BEGIN Extracted data

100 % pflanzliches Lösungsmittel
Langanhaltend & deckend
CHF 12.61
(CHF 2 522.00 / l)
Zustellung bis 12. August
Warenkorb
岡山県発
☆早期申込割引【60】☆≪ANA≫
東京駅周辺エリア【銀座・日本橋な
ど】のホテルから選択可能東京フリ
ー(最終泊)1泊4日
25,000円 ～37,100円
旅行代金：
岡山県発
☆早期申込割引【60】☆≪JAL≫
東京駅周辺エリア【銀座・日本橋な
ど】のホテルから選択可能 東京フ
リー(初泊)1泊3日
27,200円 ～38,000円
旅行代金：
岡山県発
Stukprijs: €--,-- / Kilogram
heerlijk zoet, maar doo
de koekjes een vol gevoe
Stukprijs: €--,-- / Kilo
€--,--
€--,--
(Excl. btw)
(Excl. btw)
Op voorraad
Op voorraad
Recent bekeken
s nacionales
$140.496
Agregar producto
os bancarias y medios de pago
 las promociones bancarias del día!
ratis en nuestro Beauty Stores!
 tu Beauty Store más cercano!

END Extracted data

## Task details
All of the data above should be output exactly.

## Result for this exercise
100 % pflanzliches Lösungsmittel
Langanhaltend & deckend
CHF 12.61
(CHF 2 522.00 / l)
Zustellung bis 12. August
Warenkorb
岡山県発
☆早期申込割引【60】☆≪ANA≫
東京駅周辺エリア【銀座・日本橋な
ど】のホテルから選択可能東京フリ
ー(最終泊)1泊4日
25,000円 ～37,100円
旅行代金：
岡山県発
☆早期申込割引【60】☆≪JAL≫
東京駅周辺エリア【銀座・日本橋な
ど】のホテルから選択可能 東京フ
リー(初泊)1泊3日
27,200円 ～38,000円
旅行代金：
岡山県発
Stukprijs: €--,-- / Kilogram
heerlijk zoet, maar doo
de koekjes een vol gevoe
Stukprijs: €--,-- / Kilo
€--,--
€--,--
(Excl. btw)
(Excl. btw)
Op voorraad
Op voorraad
Recent bekeken
s nacionales
$140.496
Agregar producto
os bancarias y medios de pago
 las promociones bancarias del día!
ratis en nuestro Beauty Stores!
 tu Beauty Store más cercano!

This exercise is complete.